TASK REQUIREMENTS: Up to and including the line that contains "nor (d1, x0);", repeat the entries below exactly from the first line on. Do not carry over any pictures.

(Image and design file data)

━━━━━━

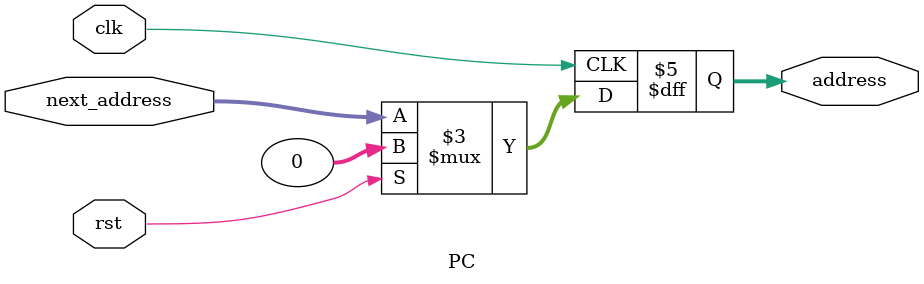
<source format=sv>
module PC
(
	input 		      clk,		    // activ front pozitiv
	input 		  	  rst,		    // activ pe 1, sincron
	input      [31:0] next_address,
	output reg [31:0] address
);

always@(posedge clk)
	if(rst)
		address <= {32{1'b0}};	 // initializare circuit
	else
		address <= next_address; // modelare operatie de incarcare
endmodule
</source>
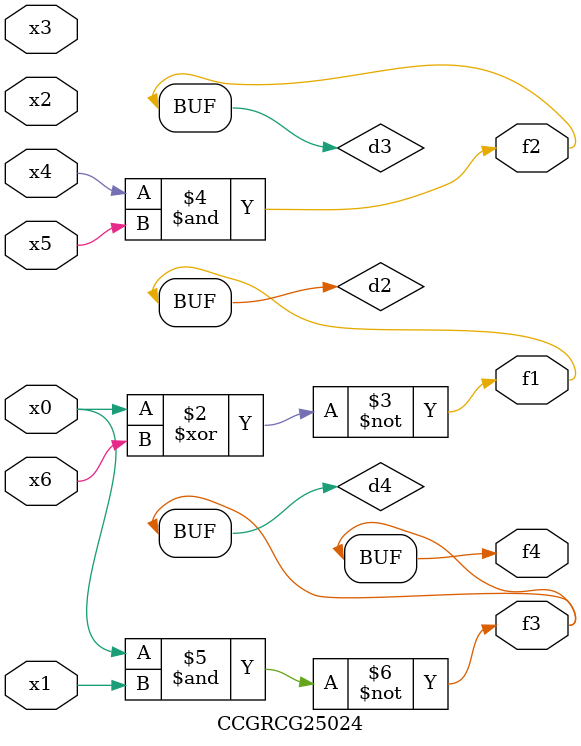
<source format=v>
module CCGRCG25024(
	input x0, x1, x2, x3, x4, x5, x6,
	output f1, f2, f3, f4
);

	wire d1, d2, d3, d4;

	nor (d1, x0);
	xnor (d2, x0, x6);
	and (d3, x4, x5);
	nand (d4, x0, x1);
	assign f1 = d2;
	assign f2 = d3;
	assign f3 = d4;
	assign f4 = d4;
endmodule

</source>
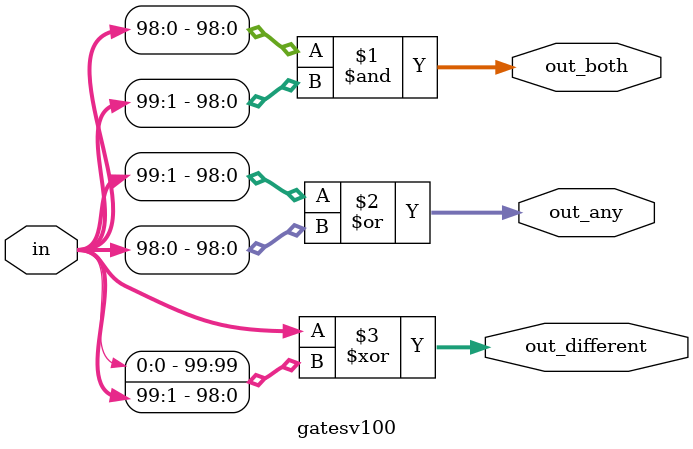
<source format=v>
module gatesv100(
	input [99:0] in,
   output [98:0] out_both,
   output [99:1] out_any,
   output [99:0] out_different
);
	// similar to gatesv, but with longer vectors
	assign out_both = in[98:0] & in[99:1];
	assign out_any = in[99:1] | in[98:0];
	assign out_different = in ^ {in[0], in[99:1]};
	
endmodule

</source>
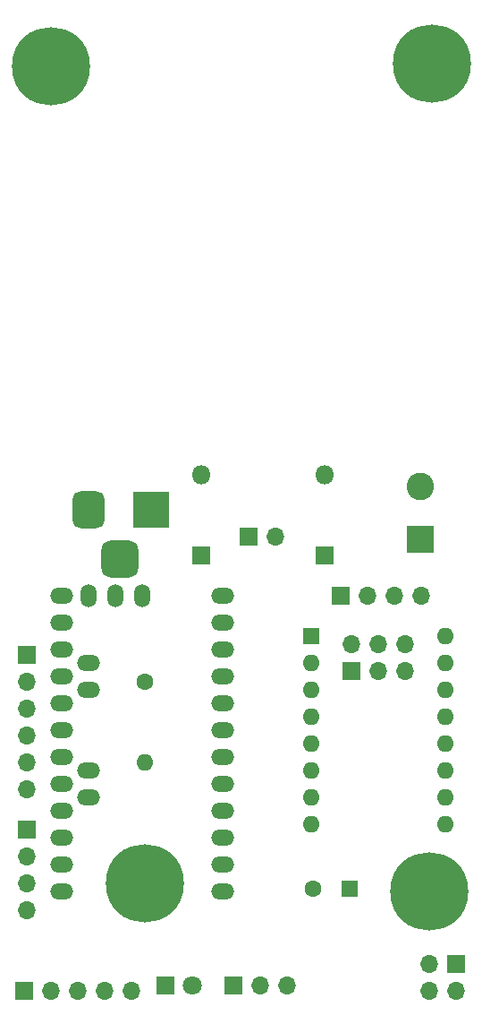
<source format=gbr>
%TF.GenerationSoftware,KiCad,Pcbnew,6.0.11-2627ca5db0~126~ubuntu20.04.1*%
%TF.CreationDate,2024-06-24T23:06:09+02:00*%
%TF.ProjectId,IRstepper,49527374-6570-4706-9572-2e6b69636164,rev?*%
%TF.SameCoordinates,Original*%
%TF.FileFunction,Soldermask,Bot*%
%TF.FilePolarity,Negative*%
%FSLAX46Y46*%
G04 Gerber Fmt 4.6, Leading zero omitted, Abs format (unit mm)*
G04 Created by KiCad (PCBNEW 6.0.11-2627ca5db0~126~ubuntu20.04.1) date 2024-06-24 23:06:09*
%MOMM*%
%LPD*%
G01*
G04 APERTURE LIST*
G04 Aperture macros list*
%AMRoundRect*
0 Rectangle with rounded corners*
0 $1 Rounding radius*
0 $2 $3 $4 $5 $6 $7 $8 $9 X,Y pos of 4 corners*
0 Add a 4 corners polygon primitive as box body*
4,1,4,$2,$3,$4,$5,$6,$7,$8,$9,$2,$3,0*
0 Add four circle primitives for the rounded corners*
1,1,$1+$1,$2,$3*
1,1,$1+$1,$4,$5*
1,1,$1+$1,$6,$7*
1,1,$1+$1,$8,$9*
0 Add four rect primitives between the rounded corners*
20,1,$1+$1,$2,$3,$4,$5,0*
20,1,$1+$1,$4,$5,$6,$7,0*
20,1,$1+$1,$6,$7,$8,$9,0*
20,1,$1+$1,$8,$9,$2,$3,0*%
G04 Aperture macros list end*
%ADD10R,1.800000X1.800000*%
%ADD11O,1.800000X1.800000*%
%ADD12R,1.700000X1.700000*%
%ADD13O,1.700000X1.700000*%
%ADD14C,7.400000*%
%ADD15C,4.100000*%
%ADD16R,2.600000X2.600000*%
%ADD17C,2.600000*%
%ADD18O,2.199640X1.501140*%
%ADD19O,1.501140X2.199640*%
%ADD20R,3.500000X3.500000*%
%ADD21RoundRect,0.750000X-0.750000X-1.000000X0.750000X-1.000000X0.750000X1.000000X-0.750000X1.000000X0*%
%ADD22RoundRect,0.875000X-0.875000X-0.875000X0.875000X-0.875000X0.875000X0.875000X-0.875000X0.875000X0*%
%ADD23R,1.600000X1.600000*%
%ADD24O,1.600000X1.600000*%
%ADD25C,1.600000*%
%ADD26C,1.800000*%
G04 APERTURE END LIST*
D10*
%TO.C,D3*%
X108712000Y-66802000D03*
D11*
X108712000Y-59182000D03*
%TD*%
D12*
%TO.C,J1*%
X91953000Y-107950000D03*
D13*
X94493000Y-107950000D03*
X97033000Y-107950000D03*
X99573000Y-107950000D03*
X102113000Y-107950000D03*
%TD*%
D14*
%TO.C,H3*%
X130556000Y-20320000D03*
D15*
X130556000Y-20320000D03*
%TD*%
%TO.C,H4*%
X130302000Y-98552000D03*
D14*
X130302000Y-98552000D03*
%TD*%
D15*
%TO.C,H2*%
X94488000Y-20574000D03*
D14*
X94488000Y-20574000D03*
%TD*%
D12*
%TO.C,J5*%
X121930000Y-70612000D03*
D13*
X124470000Y-70612000D03*
X127010000Y-70612000D03*
X129550000Y-70612000D03*
%TD*%
D10*
%TO.C,D1*%
X120396000Y-66802000D03*
D11*
X120396000Y-59182000D03*
%TD*%
D12*
%TO.C,J3*%
X113279000Y-65024000D03*
D13*
X115819000Y-65024000D03*
%TD*%
D16*
%TO.C,J2*%
X129520000Y-65298000D03*
D17*
X129520000Y-60298000D03*
%TD*%
D15*
%TO.C,H1*%
X103378000Y-97790000D03*
D14*
X103378000Y-97790000D03*
%TD*%
D12*
%TO.C,J10*%
X92202000Y-92720000D03*
D13*
X92202000Y-95260000D03*
X92202000Y-97800000D03*
X92202000Y-100340000D03*
%TD*%
D18*
%TO.C,IC1*%
X110744000Y-98552000D03*
X110744000Y-96012000D03*
X110744000Y-93472000D03*
X110744000Y-90932000D03*
X110744000Y-88392000D03*
X110744000Y-85852000D03*
X110744000Y-83312000D03*
X110744000Y-80772000D03*
X110744000Y-78232000D03*
X110744000Y-75692000D03*
X110744000Y-73152000D03*
X110744000Y-70612000D03*
X95504000Y-70612000D03*
X95504000Y-73152000D03*
X95504000Y-75692000D03*
X95504000Y-78232000D03*
X95504000Y-80772000D03*
X95504000Y-83312000D03*
X95504000Y-85852000D03*
X95504000Y-88392000D03*
X95504000Y-90932000D03*
X95504000Y-93472000D03*
X95504000Y-96012000D03*
X95504000Y-98552000D03*
X98044000Y-87122000D03*
X98044000Y-89662000D03*
D19*
X98044000Y-70612000D03*
D18*
X98044000Y-76962000D03*
D19*
X100584000Y-70612000D03*
D18*
X98044000Y-79502000D03*
D19*
X103124000Y-70612000D03*
%TD*%
D12*
%TO.C,J4*%
X111775000Y-107442000D03*
D13*
X114315000Y-107442000D03*
X116855000Y-107442000D03*
%TD*%
D12*
%TO.C,J7*%
X132857000Y-105395000D03*
D13*
X132857000Y-107935000D03*
X130317000Y-105395000D03*
X130317000Y-107935000D03*
%TD*%
D20*
%TO.C,J6*%
X104044000Y-62484000D03*
D21*
X98044000Y-62484000D03*
D22*
X101044000Y-67184000D03*
%TD*%
D23*
%TO.C,A1*%
X119136000Y-74422000D03*
D24*
X119136000Y-76962000D03*
X119136000Y-79502000D03*
X119136000Y-82042000D03*
X119136000Y-84582000D03*
X119136000Y-87122000D03*
X119136000Y-89662000D03*
X119136000Y-92202000D03*
X131836000Y-92202000D03*
X131836000Y-89662000D03*
X131836000Y-87122000D03*
X131836000Y-84582000D03*
X131836000Y-82042000D03*
X131836000Y-79502000D03*
X131836000Y-76962000D03*
X131836000Y-74422000D03*
%TD*%
D12*
%TO.C,J9*%
X92202000Y-76200000D03*
D13*
X92202000Y-78740000D03*
X92202000Y-81280000D03*
X92202000Y-83820000D03*
X92202000Y-86360000D03*
X92202000Y-88900000D03*
%TD*%
D12*
%TO.C,J8*%
X122951000Y-77729000D03*
D13*
X122951000Y-75189000D03*
X125491000Y-77729000D03*
X125491000Y-75189000D03*
X128031000Y-77729000D03*
X128031000Y-75189000D03*
%TD*%
D25*
%TO.C,R1*%
X103378000Y-78740000D03*
D24*
X103378000Y-86360000D03*
%TD*%
D23*
%TO.C,C1*%
X122810700Y-98298000D03*
D25*
X119310700Y-98298000D03*
%TD*%
D10*
%TO.C,D2*%
X105400000Y-107442000D03*
D26*
X107940000Y-107442000D03*
%TD*%
M02*

</source>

━━━━━━

ANSWER AREA:
<source format=sv>
module PC
(
	input 		      clk,		    // activ front pozitiv
	input 		  	  rst,		    // activ pe 1, sincron
	input      [31:0] next_address,
	output reg [31:0] address
);

always@(posedge clk)
	if(rst)
		address <= {32{1'b0}};	 // initializare circuit
	else
		address <= next_address; // modelare operatie de incarcare
endmodule
</source>
<source format=v>
module CCGRCG25024(
	input x0, x1, x2, x3, x4, x5, x6,
	output f1, f2, f3, f4
);

	wire d1, d2, d3, d4;

	nor (d1, x0);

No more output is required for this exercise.